Please repeat the lines below exactly. Begin with the line containing "microscopy of endometrial" and go on through the line containing "cells exhibit low".

━━━━━ Data in this exercise

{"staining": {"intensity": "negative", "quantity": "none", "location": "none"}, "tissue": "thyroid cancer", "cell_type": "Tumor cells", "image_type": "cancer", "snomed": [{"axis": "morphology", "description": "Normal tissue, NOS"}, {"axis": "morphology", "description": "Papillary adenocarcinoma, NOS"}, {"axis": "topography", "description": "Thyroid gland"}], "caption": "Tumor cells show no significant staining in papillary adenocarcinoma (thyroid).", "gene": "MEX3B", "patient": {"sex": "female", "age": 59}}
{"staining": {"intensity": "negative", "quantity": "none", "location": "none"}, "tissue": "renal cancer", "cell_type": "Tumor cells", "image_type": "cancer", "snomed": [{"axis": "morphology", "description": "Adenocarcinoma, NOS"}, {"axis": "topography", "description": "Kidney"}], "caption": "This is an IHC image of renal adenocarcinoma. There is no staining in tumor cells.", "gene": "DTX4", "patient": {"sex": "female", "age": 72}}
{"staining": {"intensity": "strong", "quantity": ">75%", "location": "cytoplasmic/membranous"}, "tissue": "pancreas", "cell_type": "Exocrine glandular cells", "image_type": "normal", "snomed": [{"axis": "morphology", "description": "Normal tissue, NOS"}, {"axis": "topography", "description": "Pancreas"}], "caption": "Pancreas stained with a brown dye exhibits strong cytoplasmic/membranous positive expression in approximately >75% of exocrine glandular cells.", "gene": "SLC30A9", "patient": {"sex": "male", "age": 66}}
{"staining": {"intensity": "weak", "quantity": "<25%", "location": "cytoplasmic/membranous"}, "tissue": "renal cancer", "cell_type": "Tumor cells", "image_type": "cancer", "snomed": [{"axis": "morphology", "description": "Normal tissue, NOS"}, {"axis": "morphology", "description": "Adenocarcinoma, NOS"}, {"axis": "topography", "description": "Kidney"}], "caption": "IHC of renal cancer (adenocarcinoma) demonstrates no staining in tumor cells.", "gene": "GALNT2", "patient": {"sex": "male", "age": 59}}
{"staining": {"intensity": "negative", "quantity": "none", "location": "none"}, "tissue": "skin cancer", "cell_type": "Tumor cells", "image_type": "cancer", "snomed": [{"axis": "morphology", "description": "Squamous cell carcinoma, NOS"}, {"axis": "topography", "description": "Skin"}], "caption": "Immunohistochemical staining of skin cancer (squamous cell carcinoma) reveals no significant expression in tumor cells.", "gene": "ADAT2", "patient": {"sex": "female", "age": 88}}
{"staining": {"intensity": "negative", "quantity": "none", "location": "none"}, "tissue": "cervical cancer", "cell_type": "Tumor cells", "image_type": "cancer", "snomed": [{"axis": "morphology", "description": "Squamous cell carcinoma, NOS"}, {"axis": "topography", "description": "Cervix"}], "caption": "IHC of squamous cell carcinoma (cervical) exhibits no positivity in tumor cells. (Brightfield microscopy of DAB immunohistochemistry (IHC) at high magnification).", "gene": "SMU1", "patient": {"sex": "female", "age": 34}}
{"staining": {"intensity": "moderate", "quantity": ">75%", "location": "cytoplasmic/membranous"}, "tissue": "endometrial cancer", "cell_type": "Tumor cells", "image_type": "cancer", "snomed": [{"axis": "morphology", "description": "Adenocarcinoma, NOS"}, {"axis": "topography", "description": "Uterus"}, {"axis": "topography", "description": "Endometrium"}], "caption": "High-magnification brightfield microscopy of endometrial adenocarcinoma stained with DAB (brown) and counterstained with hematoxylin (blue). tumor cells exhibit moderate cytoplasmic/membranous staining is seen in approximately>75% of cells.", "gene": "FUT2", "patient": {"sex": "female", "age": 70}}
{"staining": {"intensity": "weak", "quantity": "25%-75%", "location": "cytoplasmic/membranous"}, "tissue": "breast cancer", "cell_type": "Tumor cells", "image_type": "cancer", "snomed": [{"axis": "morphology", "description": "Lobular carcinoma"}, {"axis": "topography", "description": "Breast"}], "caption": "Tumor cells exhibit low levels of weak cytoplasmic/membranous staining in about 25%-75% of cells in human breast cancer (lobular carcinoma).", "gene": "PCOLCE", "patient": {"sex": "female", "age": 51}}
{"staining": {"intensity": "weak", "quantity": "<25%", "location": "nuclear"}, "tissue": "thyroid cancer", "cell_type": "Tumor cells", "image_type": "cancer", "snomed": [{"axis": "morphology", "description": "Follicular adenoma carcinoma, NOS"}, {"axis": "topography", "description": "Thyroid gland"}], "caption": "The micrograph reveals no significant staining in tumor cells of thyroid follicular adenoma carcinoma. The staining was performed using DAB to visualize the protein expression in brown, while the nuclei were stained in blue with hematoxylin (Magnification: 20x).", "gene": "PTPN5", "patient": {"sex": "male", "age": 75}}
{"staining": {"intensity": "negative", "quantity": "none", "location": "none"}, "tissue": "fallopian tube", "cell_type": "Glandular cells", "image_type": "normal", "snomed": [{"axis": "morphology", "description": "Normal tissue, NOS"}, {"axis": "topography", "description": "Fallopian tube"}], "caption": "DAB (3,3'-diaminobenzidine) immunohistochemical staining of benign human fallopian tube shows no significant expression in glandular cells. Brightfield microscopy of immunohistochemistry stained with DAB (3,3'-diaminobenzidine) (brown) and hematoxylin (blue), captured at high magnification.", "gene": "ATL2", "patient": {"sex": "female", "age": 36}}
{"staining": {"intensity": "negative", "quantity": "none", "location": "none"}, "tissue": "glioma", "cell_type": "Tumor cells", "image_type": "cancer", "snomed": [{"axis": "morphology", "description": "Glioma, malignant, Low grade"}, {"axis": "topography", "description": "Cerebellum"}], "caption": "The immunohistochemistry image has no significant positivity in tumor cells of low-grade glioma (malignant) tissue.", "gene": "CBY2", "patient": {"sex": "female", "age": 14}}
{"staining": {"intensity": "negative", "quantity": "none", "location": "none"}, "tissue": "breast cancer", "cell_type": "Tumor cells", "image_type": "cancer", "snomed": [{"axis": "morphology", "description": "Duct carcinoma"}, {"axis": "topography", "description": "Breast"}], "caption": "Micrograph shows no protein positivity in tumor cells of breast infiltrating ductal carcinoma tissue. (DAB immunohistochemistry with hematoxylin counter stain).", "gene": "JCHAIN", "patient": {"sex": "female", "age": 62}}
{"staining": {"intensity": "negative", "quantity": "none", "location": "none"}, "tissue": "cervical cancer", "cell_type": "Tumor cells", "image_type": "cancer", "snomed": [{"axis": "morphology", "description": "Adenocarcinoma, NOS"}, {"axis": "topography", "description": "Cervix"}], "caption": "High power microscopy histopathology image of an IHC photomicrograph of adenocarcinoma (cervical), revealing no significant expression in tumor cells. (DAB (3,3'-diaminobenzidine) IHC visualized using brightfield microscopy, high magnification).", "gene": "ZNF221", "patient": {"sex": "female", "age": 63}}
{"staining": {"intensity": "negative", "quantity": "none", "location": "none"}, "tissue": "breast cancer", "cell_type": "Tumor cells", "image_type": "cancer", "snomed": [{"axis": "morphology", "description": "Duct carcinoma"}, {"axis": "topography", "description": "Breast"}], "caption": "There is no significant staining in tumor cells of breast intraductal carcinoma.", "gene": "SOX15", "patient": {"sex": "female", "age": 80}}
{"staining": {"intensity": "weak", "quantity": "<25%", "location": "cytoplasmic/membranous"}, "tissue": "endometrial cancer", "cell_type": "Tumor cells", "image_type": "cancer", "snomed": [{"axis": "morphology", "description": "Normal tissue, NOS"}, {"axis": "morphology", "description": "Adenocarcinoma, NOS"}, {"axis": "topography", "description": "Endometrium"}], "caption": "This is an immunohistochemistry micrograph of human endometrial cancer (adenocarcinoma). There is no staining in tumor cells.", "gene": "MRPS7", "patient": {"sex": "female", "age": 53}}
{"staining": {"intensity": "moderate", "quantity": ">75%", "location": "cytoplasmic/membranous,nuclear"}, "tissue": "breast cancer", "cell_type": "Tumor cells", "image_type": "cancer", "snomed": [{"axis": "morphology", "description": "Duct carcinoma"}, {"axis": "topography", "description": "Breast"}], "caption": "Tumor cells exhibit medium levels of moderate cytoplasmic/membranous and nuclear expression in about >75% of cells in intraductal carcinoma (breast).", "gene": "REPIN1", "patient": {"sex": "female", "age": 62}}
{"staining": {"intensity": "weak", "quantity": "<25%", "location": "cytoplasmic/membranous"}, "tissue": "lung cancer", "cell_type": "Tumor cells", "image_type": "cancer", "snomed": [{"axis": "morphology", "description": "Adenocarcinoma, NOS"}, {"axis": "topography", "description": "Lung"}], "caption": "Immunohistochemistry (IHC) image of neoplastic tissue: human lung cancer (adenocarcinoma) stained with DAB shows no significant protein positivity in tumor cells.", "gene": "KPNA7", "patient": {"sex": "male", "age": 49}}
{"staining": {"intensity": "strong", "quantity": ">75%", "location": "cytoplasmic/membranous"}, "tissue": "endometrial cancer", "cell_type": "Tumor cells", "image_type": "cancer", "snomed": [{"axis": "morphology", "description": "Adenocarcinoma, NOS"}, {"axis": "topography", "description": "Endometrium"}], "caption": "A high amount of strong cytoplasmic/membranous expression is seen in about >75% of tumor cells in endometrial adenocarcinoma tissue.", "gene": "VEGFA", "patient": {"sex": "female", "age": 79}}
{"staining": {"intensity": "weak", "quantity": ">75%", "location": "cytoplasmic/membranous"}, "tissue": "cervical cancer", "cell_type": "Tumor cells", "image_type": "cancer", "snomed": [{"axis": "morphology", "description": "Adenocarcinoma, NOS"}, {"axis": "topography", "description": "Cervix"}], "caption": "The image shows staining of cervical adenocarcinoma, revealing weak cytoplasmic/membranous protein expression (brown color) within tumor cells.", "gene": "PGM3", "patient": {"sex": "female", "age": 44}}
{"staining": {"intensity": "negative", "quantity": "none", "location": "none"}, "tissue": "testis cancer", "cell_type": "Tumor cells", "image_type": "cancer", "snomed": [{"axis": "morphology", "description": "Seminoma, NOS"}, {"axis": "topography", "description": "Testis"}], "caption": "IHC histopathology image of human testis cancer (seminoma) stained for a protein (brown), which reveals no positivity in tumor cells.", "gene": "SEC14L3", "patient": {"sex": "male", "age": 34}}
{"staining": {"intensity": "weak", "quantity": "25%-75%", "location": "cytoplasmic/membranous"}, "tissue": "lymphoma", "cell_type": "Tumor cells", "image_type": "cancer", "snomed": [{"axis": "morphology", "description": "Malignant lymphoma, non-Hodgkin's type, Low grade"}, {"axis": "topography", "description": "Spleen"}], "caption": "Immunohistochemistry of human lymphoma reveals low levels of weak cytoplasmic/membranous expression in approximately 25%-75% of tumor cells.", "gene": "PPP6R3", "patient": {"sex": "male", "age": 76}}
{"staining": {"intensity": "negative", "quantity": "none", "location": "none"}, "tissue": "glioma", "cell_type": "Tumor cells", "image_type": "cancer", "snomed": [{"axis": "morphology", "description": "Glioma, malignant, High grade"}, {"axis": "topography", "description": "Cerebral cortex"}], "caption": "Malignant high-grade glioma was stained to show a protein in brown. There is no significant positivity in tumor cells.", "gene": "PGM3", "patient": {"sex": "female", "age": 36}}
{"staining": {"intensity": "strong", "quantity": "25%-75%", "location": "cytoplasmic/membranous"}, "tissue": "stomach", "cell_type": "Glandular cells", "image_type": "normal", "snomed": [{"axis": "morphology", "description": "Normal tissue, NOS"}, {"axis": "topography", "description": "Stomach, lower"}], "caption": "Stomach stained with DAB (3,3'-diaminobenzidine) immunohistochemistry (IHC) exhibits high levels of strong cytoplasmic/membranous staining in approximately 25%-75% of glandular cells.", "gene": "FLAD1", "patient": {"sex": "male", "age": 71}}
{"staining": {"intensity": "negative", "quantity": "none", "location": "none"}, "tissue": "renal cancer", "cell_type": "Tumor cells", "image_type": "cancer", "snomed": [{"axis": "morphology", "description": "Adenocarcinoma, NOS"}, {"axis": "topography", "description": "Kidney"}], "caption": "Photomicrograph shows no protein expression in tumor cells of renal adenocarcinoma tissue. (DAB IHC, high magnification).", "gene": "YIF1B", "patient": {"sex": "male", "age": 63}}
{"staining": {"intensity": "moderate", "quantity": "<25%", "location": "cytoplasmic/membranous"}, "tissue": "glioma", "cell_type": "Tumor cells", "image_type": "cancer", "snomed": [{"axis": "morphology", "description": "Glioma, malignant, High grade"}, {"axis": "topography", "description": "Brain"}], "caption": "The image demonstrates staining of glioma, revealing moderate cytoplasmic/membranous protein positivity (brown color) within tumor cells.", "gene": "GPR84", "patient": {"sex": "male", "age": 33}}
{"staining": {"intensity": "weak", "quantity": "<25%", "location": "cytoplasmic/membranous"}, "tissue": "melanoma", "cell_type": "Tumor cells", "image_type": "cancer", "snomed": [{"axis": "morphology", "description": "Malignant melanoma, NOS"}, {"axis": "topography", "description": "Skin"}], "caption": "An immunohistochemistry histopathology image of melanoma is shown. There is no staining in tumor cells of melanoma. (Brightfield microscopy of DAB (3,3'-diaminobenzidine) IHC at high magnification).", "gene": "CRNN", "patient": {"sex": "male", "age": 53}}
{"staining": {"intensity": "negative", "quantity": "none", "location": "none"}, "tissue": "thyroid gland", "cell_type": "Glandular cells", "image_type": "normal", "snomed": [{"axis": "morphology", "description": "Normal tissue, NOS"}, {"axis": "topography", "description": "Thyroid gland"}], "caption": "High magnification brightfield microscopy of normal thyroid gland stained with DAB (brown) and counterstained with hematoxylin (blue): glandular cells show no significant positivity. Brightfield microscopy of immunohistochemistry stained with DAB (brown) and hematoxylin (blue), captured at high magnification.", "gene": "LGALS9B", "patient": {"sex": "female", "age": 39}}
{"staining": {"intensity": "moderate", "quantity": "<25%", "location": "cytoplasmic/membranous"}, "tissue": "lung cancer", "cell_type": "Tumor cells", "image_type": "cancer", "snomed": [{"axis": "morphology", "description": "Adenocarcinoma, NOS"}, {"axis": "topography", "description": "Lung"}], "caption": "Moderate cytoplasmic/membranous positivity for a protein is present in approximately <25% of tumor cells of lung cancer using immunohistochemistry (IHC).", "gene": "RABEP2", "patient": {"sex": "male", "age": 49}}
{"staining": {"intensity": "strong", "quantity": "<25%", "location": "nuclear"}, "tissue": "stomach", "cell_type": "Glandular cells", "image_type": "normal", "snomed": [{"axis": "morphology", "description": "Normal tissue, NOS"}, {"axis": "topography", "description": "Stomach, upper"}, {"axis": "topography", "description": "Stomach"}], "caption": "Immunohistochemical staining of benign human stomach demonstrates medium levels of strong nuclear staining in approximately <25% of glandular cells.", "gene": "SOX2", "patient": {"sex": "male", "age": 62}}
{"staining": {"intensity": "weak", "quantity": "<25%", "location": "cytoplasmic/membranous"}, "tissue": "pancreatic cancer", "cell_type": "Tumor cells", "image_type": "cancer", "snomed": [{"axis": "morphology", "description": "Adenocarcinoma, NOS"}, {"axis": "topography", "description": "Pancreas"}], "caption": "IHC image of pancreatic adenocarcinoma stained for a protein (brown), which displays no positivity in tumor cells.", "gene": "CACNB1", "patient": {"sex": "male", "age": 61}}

━━━━━━━━━━

* _Response area_
{"staining": {"intensity": "moderate", "quantity": ">75%", "location": "cytoplasmic/membranous"}, "tissue": "endometrial cancer", "cell_type": "Tumor cells", "image_type": "cancer", "snomed": [{"axis": "morphology", "description": "Adenocarcinoma, NOS"}, {"axis": "topography", "description": "Uterus"}, {"axis": "topography", "description": "Endometrium"}], "caption": "High-magnification brightfield microscopy of endometrial adenocarcinoma stained with DAB (brown) and counterstained with hematoxylin (blue). tumor cells exhibit moderate cytoplasmic/membranous staining is seen in approximately>75% of cells.", "gene": "FUT2", "patient": {"sex": "female", "age": 70}}
{"staining": {"intensity": "weak", "quantity": "25%-75%", "location": "cytoplasmic/membranous"}, "tissue": "breast cancer", "cell_type": "Tumor cells", "image_type": "cancer", "snomed": [{"axis": "morphology", "description": "Lobular carcinoma"}, {"axis": "topography", "description": "Breast"}], "caption": "Tumor cells exhibit low levels of weak cytoplasmic/membranous staining in about 25%-75% of cells in human breast cancer (lobular carcinoma).", "gene": "PCOLCE", "patient": {"sex": "female", "age": 51}}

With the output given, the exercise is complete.